§ **MATERIAL TO PROCESS**:
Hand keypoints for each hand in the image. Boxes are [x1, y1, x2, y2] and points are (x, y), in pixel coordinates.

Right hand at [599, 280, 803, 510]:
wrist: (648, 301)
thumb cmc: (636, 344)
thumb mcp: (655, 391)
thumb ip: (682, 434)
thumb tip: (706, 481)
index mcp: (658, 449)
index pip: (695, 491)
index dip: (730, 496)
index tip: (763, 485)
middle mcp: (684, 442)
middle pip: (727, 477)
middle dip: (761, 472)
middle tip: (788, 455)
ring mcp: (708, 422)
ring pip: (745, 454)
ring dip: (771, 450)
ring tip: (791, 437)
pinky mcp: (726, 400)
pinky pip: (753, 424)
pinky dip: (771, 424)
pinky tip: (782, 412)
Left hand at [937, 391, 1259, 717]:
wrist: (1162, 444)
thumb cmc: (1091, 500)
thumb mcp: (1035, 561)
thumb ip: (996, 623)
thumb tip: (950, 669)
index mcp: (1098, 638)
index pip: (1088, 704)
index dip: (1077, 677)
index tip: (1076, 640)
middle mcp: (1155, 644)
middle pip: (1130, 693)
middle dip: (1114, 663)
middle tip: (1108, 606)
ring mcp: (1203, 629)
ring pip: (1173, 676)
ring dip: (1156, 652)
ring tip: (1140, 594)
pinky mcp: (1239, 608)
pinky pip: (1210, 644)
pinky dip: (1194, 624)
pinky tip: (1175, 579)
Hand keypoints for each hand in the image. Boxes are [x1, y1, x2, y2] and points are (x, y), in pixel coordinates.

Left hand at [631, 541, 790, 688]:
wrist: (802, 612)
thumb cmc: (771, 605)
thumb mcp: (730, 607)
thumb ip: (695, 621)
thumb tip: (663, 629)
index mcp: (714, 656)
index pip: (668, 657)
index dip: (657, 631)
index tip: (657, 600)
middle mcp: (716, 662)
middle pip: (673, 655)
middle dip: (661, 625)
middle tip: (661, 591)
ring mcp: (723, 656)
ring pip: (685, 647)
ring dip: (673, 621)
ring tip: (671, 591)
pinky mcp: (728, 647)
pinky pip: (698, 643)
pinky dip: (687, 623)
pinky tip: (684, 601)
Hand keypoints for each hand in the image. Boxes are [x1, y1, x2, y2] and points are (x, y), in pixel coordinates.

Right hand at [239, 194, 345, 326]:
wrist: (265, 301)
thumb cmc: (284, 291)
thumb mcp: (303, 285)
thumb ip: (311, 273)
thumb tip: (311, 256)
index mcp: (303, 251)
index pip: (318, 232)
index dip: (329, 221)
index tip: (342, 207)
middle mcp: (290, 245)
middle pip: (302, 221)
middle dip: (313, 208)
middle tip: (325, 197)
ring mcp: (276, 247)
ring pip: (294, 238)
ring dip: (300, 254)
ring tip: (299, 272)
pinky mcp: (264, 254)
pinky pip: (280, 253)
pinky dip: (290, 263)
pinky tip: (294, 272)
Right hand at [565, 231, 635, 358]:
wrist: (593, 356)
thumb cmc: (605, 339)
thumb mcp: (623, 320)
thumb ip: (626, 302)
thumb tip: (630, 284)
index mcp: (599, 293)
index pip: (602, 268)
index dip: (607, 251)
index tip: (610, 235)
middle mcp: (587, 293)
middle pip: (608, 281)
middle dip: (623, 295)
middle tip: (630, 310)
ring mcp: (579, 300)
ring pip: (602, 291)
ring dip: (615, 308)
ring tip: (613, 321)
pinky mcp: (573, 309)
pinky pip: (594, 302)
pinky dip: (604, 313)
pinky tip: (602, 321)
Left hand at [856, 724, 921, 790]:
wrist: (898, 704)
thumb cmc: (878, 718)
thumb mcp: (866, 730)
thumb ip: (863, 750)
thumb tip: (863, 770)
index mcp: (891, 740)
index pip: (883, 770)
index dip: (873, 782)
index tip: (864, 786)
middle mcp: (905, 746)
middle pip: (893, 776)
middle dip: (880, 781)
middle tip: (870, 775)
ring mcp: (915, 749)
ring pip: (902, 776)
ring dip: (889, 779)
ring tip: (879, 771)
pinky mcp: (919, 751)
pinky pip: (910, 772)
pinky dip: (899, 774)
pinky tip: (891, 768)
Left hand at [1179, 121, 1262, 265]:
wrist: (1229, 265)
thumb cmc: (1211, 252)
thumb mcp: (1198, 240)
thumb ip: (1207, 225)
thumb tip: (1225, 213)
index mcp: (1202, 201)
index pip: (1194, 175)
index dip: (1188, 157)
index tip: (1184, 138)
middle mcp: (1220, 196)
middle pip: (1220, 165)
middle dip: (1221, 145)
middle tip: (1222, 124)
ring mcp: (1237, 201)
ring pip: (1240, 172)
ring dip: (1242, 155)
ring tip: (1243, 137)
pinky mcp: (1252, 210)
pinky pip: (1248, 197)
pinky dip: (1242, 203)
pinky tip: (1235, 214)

§ **ABOUT THIS TASK**: Output the full set of entries exactly as they were given.

§ **SOLUTION**:
Hand keypoints for each hand in the image. Boxes are [x1, y1, x2, y2] and points are (x, y), in pixel coordinates.

Right hand at [599, 280, 803, 510]:
wrist: (648, 301)
thumb cmc: (636, 344)
thumb mcp: (655, 391)
thumb ip: (682, 434)
thumb tip: (706, 481)
index mcp: (658, 449)
index pip: (695, 491)
index dip: (730, 496)
index tip: (763, 485)
middle mcp: (684, 442)
middle pip: (727, 477)
middle dip: (761, 472)
middle tip: (788, 455)
ring mcp: (708, 422)
ring pip: (745, 454)
ring dip: (771, 450)
ring tip: (791, 437)
pinky mcp: (726, 400)
pinky pip: (753, 424)
pinky dip: (771, 424)
pinky tip: (782, 412)
Left hand at [937, 391, 1259, 717]:
wrist: (1162, 444)
thumb cmc: (1091, 500)
thumb mcp: (1035, 561)
thumb ip: (996, 623)
thumb tip: (950, 669)
index mcp: (1098, 638)
index pip: (1088, 704)
index dip: (1077, 677)
index tip: (1076, 640)
middle mcp: (1155, 644)
middle pip: (1130, 693)
middle dip: (1114, 663)
middle tip: (1108, 606)
ring mcp: (1203, 629)
ring pip: (1173, 676)
ring dip: (1156, 652)
ring tip: (1140, 594)
pinky mcp: (1239, 608)
pinky pip: (1210, 644)
pinky dip: (1194, 624)
pinky tip: (1175, 579)
Hand keypoints for each hand in the image. Boxes are [x1, y1, x2, y2] and points are (x, y), in pixel coordinates.

Left hand at [631, 541, 790, 688]:
wrist: (802, 612)
thumb cmc: (771, 605)
thumb mcp: (730, 607)
thumb ip: (695, 621)
thumb tip: (663, 629)
index mcp: (714, 656)
index pip: (668, 657)
index dip: (657, 631)
index tip: (657, 600)
middle mcp: (716, 662)
middle pip: (673, 655)
middle dip: (661, 625)
middle tip: (661, 591)
ring mcp: (723, 656)
ring pip: (685, 647)
ring dip: (673, 621)
ring tip: (671, 591)
pinky mcp: (728, 647)
pinky pip: (698, 643)
pinky dip: (687, 623)
pinky tip: (684, 601)
Hand keypoints for each hand in the image. Boxes are [x1, y1, x2, y2] and points are (x, y), in pixel coordinates.

Right hand at [239, 194, 345, 326]:
wrist: (265, 301)
thumb cmc: (284, 291)
thumb mcp: (303, 285)
thumb ip: (311, 273)
thumb tip: (311, 256)
index mcp: (303, 251)
index pip: (318, 232)
index dip: (329, 221)
index tip: (342, 207)
middle mcp: (290, 245)
middle pip: (302, 221)
middle dip: (313, 208)
middle tip: (325, 197)
ring mcp: (276, 247)
ring pip: (294, 238)
ring dip: (300, 254)
ring tip: (299, 272)
pinky mcp: (264, 254)
pinky pip: (280, 253)
pinky dip: (290, 263)
pinky tip: (294, 272)
Right hand at [565, 231, 635, 358]:
wrist: (593, 356)
thumb cmc: (605, 339)
thumb mcp: (623, 320)
thumb ip: (626, 302)
thumb tip: (630, 284)
index mcp: (599, 293)
index pip: (602, 268)
index dip: (607, 251)
index tip: (610, 235)
middle mcp: (587, 293)
middle pip: (608, 281)
middle dip: (623, 295)
middle tip: (630, 310)
ring mcp: (579, 300)
ring pip: (602, 291)
ring dip: (615, 308)
ring tip: (613, 321)
pinky mcp: (573, 309)
pinky pip: (594, 302)
pinky dip: (604, 313)
pinky tip: (602, 321)
Left hand at [856, 724, 921, 790]:
wrist: (898, 704)
thumb cmc: (878, 718)
thumb mcp: (866, 730)
thumb ip: (863, 750)
thumb tip: (863, 770)
index mcp: (891, 740)
index pip: (883, 770)
index dip: (873, 782)
index tip: (864, 786)
middle mcp: (905, 746)
middle pip: (893, 776)
middle dip: (880, 781)
middle tip: (870, 775)
ring mcp: (915, 749)
ring pip: (902, 776)
ring dip: (889, 779)
ring tip: (879, 771)
pinky mcp: (919, 751)
pinky pip: (910, 772)
pinky dip: (899, 774)
pinky tip: (891, 768)
Left hand at [1179, 121, 1262, 265]:
wrist: (1229, 265)
thumb cmc: (1211, 252)
thumb mcp: (1198, 240)
thumb ip: (1207, 225)
thumb tip: (1225, 213)
index mcp: (1202, 201)
index pip: (1194, 175)
index dip: (1188, 157)
index tip: (1184, 138)
middle mcp: (1220, 196)
middle pip: (1220, 165)
middle dip: (1221, 145)
middle tip: (1222, 124)
ring mcp: (1237, 201)
ring pip: (1240, 172)
ring dip: (1242, 155)
ring tip: (1243, 137)
pinky mcp: (1252, 210)
pinky pip: (1248, 197)
pinky dip: (1242, 203)
pinky tip: (1235, 214)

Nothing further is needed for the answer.